Record excerpts:
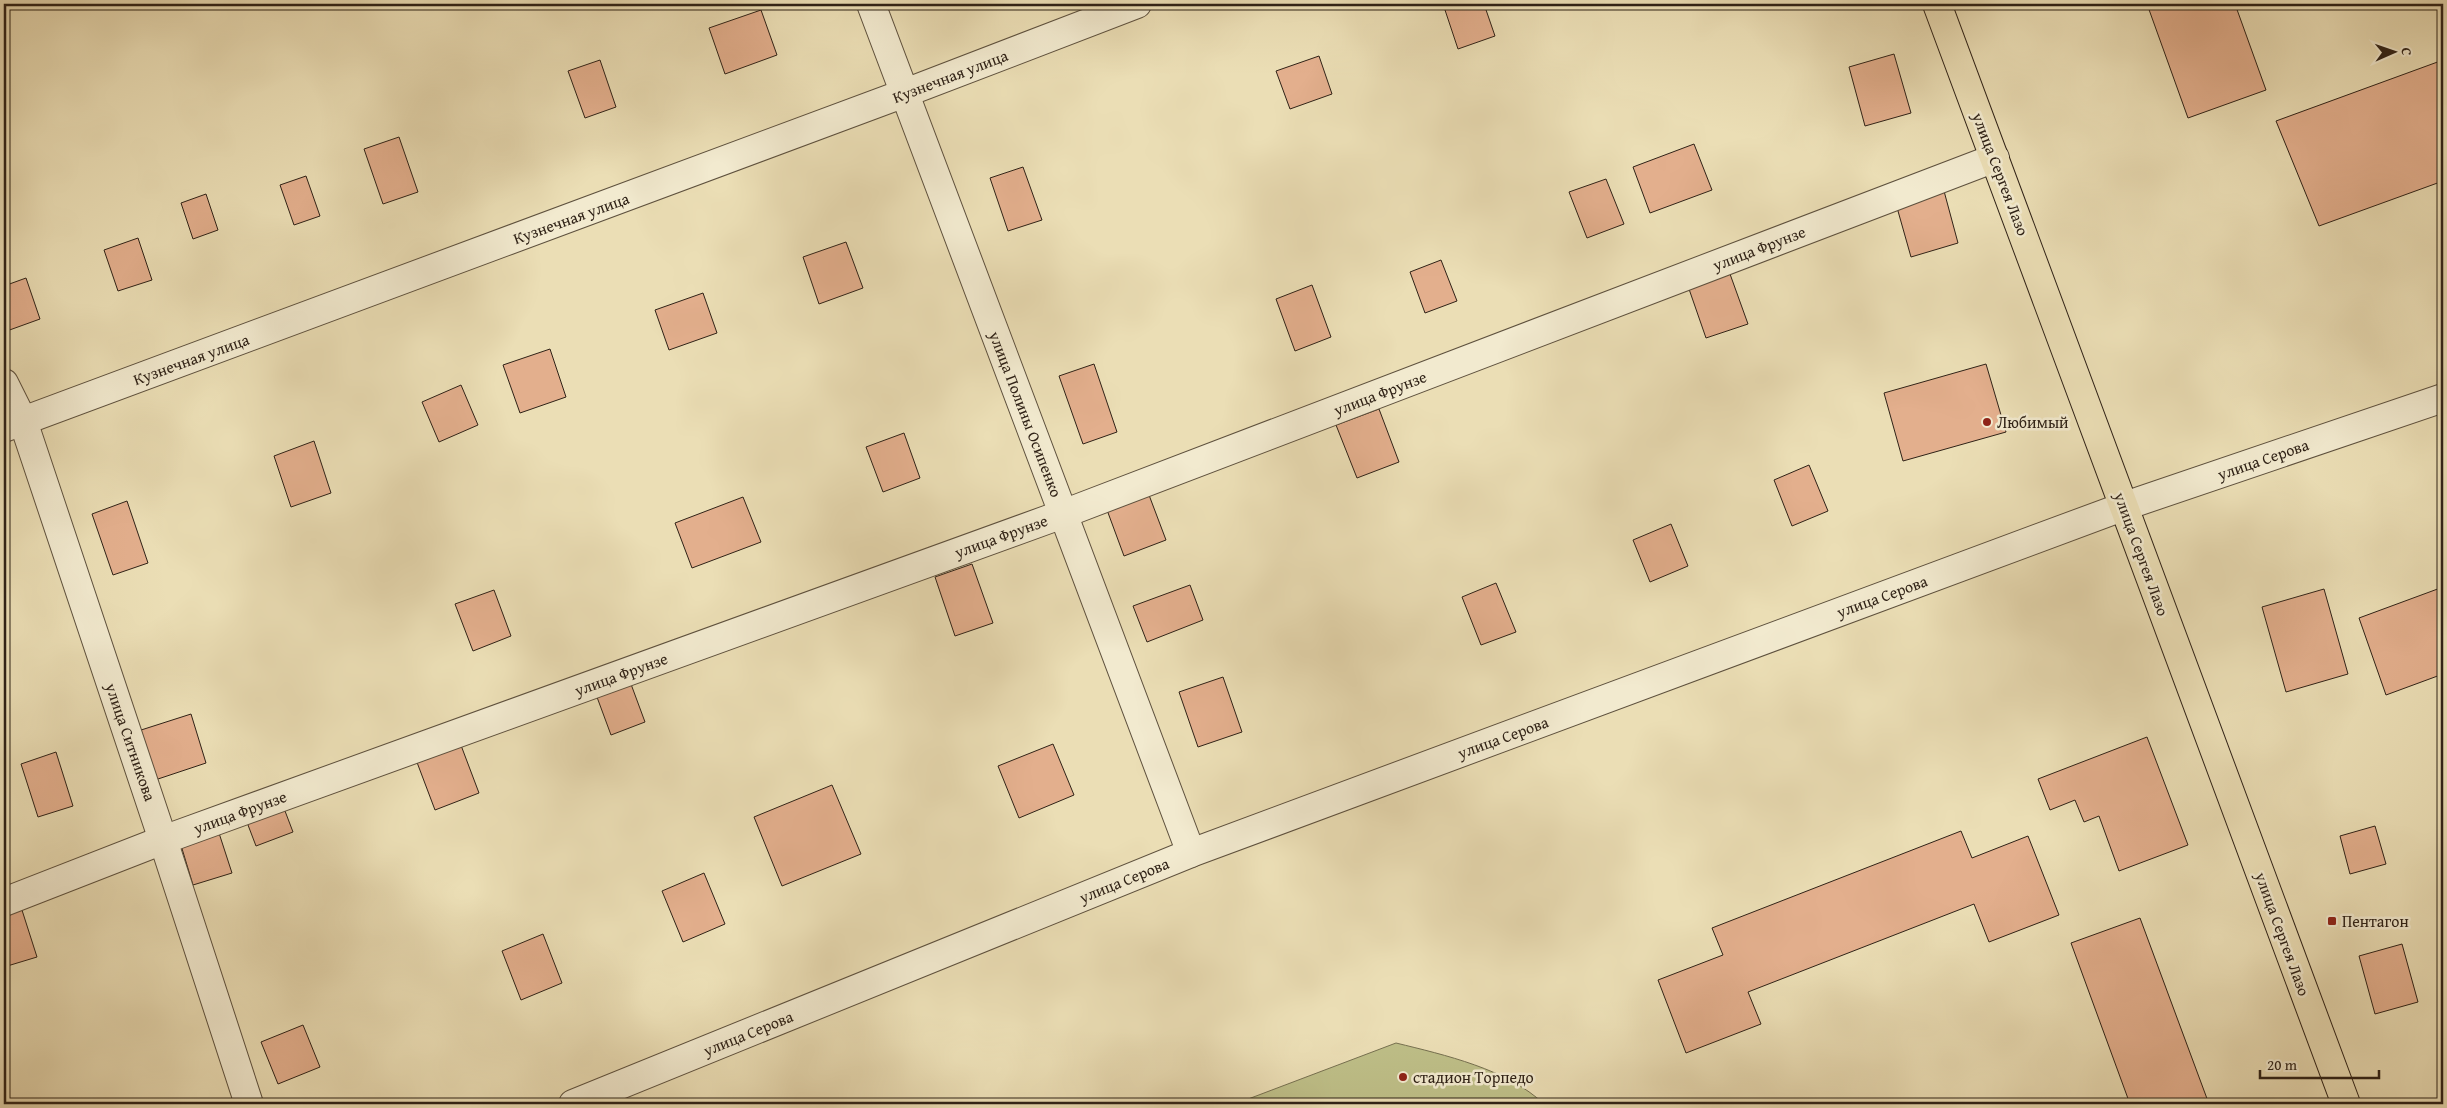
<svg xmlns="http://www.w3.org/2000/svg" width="2447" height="1108" font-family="'Gentium Book Plus',serif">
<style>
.green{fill:#bebf88;stroke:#767050}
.building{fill:#e3af8d;stroke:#2f2217}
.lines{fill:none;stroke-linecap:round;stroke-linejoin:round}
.minor-casing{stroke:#5e513e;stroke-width:30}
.major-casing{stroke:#2f2217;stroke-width:30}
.minor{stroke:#f2eacf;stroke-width:28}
.major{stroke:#ebdeb5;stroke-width:28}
.poi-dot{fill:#8f2418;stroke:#f2eacf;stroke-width:2}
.labels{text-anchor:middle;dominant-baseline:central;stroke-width:5;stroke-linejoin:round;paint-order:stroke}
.street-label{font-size:16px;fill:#2f2217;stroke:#f2eacf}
.poi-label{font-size:16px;fill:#2f2217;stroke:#f2eacf;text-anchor:start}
</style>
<rect width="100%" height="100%" fill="#ebdeb5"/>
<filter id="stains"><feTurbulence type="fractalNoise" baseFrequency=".004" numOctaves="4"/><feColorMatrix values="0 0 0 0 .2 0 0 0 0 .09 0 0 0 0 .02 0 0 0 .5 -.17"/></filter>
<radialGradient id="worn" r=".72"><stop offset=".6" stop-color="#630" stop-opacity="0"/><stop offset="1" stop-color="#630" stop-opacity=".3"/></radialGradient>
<path class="green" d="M1396,1043c49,12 111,26 148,61h-309z"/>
<g class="building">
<path d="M115,4h13l-12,4z"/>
<path d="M1443,4h41l11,32 -37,13z"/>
<path d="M2147,4h88l31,86 -78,28z"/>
<path d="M761,10l16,45 -52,19 -16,-46z"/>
<path d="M1894,54l17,59 -46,13 -16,-59z"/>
<path d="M1319,56l13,38 -42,15 -14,-38z"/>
<path d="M600,60l16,47 -31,11 -17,-47z"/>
<path d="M2443,60v121l-124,45 -43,-105z"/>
<path d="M399,137l19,55 -35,12 -19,-55z"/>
<path d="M1694,144l18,46 -62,23 -17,-46z"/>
<path d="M1023,167l19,53 -34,11 -18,-53z"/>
<path d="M306,176l14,40 -26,9 -14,-40z"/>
<path d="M1606,179l18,45 -37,14 -18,-46z"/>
<path d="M1944,191l14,52 -47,14 -15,-53z"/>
<path d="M206,194l12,36 -25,9 -12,-36z"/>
<path d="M138,238l14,42 -34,11 -14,-41z"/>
<path d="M846,242l17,46 -44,16 -16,-47z"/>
<path d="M1441,260l16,41 -32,12 -15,-41z"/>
<path d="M1730,274l18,50 -42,14 -17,-49z"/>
<path d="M26,278l14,41 -36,13v-46z"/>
<path d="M1312,285l19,52 -36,14 -19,-52z"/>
<path d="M703,293l14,40 -48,17 -14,-40z"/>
<path d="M550,349l16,48 -46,16 -17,-48z"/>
<path d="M1094,364l23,68 -34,12 -24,-68z"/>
<path d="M1986,364l20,68 -103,29 -19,-68z"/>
<path d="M461,385l17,40 -39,17 -17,-40z"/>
<path d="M1379,409l20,53 -42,16 -21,-53z"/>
<path d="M904,433l16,45 -37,14 -17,-45z"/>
<path d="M314,441l17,52 -40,14 -17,-51z"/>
<path d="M1809,465l19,46 -36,15 -18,-46z"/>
<path d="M1149,495l17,45 -42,16 -17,-46z"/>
<path d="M743,497l18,45 -69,26 -17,-45z"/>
<path d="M127,501l21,62 -35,12 -21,-61z"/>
<path d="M1671,524l17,42 -38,16 -17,-42z"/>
<path d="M972,564l21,59 -38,13 -20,-59z"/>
<path d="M1496,583l20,49 -35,13 -19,-48z"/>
<path d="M1190,585l13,35 -56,22 -14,-36z"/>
<path d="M2443,587v87l-57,21 -27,-77z"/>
<path d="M2324,589l24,85 -62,18 -24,-85z"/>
<path d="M494,590l17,46 -38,15 -18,-47z"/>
<path d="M628,676l17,46 -34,13 -17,-46z"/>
<path d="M1223,677l19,55 -44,15 -19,-55z"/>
<path d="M191,714l15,49 -51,17 -17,-49z"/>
<path d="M2147,737l41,108 -69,26 -20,-55 -15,6 -9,-22 -25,10 -12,-31z"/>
<path d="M459,740l20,53 -44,17 -20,-53z"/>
<path d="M1053,744l21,51 -55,23 -21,-52z"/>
<path d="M56,752l17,54 -35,11 -17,-53z"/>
<path d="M832,785l29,69 -79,32 -28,-69z"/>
<path d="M277,790l16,42 -37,14 -16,-42z"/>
<path d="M2375,826l11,38 -36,10 -10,-38z"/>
<path d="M218,830l14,43 -39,12 -13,-43z"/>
<path d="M1961,831l11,27 56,-22 31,79 -70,27 -15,-38 -226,88 13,32 -75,29 -28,-73 65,-25 -11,-27z"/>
<path d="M704,873l21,51 -42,18 -21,-51z"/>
<path d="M21,907l16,50 -33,10v-55z"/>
<path d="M2140,918l69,186h-79l-59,-161z"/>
<path d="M543,934l19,49 -41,17 -19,-49z"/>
<path d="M2402,944l16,58 -43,12 -16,-58z"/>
<path d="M303,1025l17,42 -42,17 -17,-42z"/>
</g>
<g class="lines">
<g class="minor-casing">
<g id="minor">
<path d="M871,4l320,849"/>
<path d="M4,383l19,38 140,419 86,264"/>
<path d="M4,428l901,-335 232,-89"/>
<path d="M4,902l159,-62 900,-326 932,-356"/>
<path d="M573,1104l618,-251 934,-347 318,-108"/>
</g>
</g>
<g class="major-casing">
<path id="major" d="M1937,4l409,1100"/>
</g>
<use href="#minor" class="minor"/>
<use href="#major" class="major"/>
</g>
<g class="poi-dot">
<circle cx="1987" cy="422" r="5"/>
<rect x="2327" y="916" width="10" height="10" rx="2.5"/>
<circle cx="1403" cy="1077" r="5"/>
</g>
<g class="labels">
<g class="street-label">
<text transform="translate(950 76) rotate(-21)">Кузнечная улица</text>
<text transform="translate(2001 174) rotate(69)">улица Сергея Лазо</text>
<text transform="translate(571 218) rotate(-20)">Кузнечная улица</text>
<text transform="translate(1759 248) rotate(-21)">улица Фрунзе</text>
<text transform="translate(191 359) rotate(-20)">Кузнечная улица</text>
<text transform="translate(1380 393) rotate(-21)">улица Фрунзе</text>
<text transform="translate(1026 414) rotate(69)">улица Полины Осипенко</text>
<text transform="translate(2263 459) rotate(-19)">улица Серова</text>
<text transform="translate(1001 536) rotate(-20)">улица Фрунзе</text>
<text transform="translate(2142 554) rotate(70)">улица Сергея Лазо</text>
<text transform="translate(1882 596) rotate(-20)">улица Серова</text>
<text transform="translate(621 674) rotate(-20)">улица Фрунзе</text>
<text transform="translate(1503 737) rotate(-20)">улица Серова</text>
<text transform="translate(131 742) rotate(71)">улица Ситникова</text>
<text transform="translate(240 812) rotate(-20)">улица Фрунзе</text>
<text transform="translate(1124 880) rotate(-22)">улица Серова</text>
<text transform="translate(2283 934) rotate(70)">улица Сергея Лазо</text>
<text transform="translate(748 1033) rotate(-22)">улица Серова</text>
</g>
<g class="poi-label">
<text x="1997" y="422">Любимый</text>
<text x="2342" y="921">Пентагон</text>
<text x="1413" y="1077">стадион Торпедо</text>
</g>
</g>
<rect width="2447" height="1108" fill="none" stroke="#ebdeb5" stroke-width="20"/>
<rect x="5" y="5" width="2437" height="1098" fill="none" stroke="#2f2217" stroke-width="2.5"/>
<rect x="10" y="10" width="2427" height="1088" fill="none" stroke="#2f2217"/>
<g transform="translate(2394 52) rotate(88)" stroke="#f2eacf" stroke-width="4" paint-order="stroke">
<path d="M0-4L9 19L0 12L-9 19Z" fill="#2f2217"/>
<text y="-8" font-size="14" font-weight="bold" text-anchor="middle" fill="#2f2217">С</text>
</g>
<path d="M2260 1070v8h119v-8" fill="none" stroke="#2f2217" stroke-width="2.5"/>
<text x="2267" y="1070" font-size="15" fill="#2f2217" stroke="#f2eacf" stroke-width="4" paint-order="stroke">20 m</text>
<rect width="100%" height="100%" filter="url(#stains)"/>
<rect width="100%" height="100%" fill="url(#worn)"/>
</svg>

Work order:
If a line above holds the word "linejoin", copy it.

Result for this exercise:
.lines{fill:none;stroke-linecap:round;stroke-linejoin:round}
.labels{text-anchor:middle;dominant-baseline:central;stroke-width:5;stroke-linejoin:round;paint-order:stroke}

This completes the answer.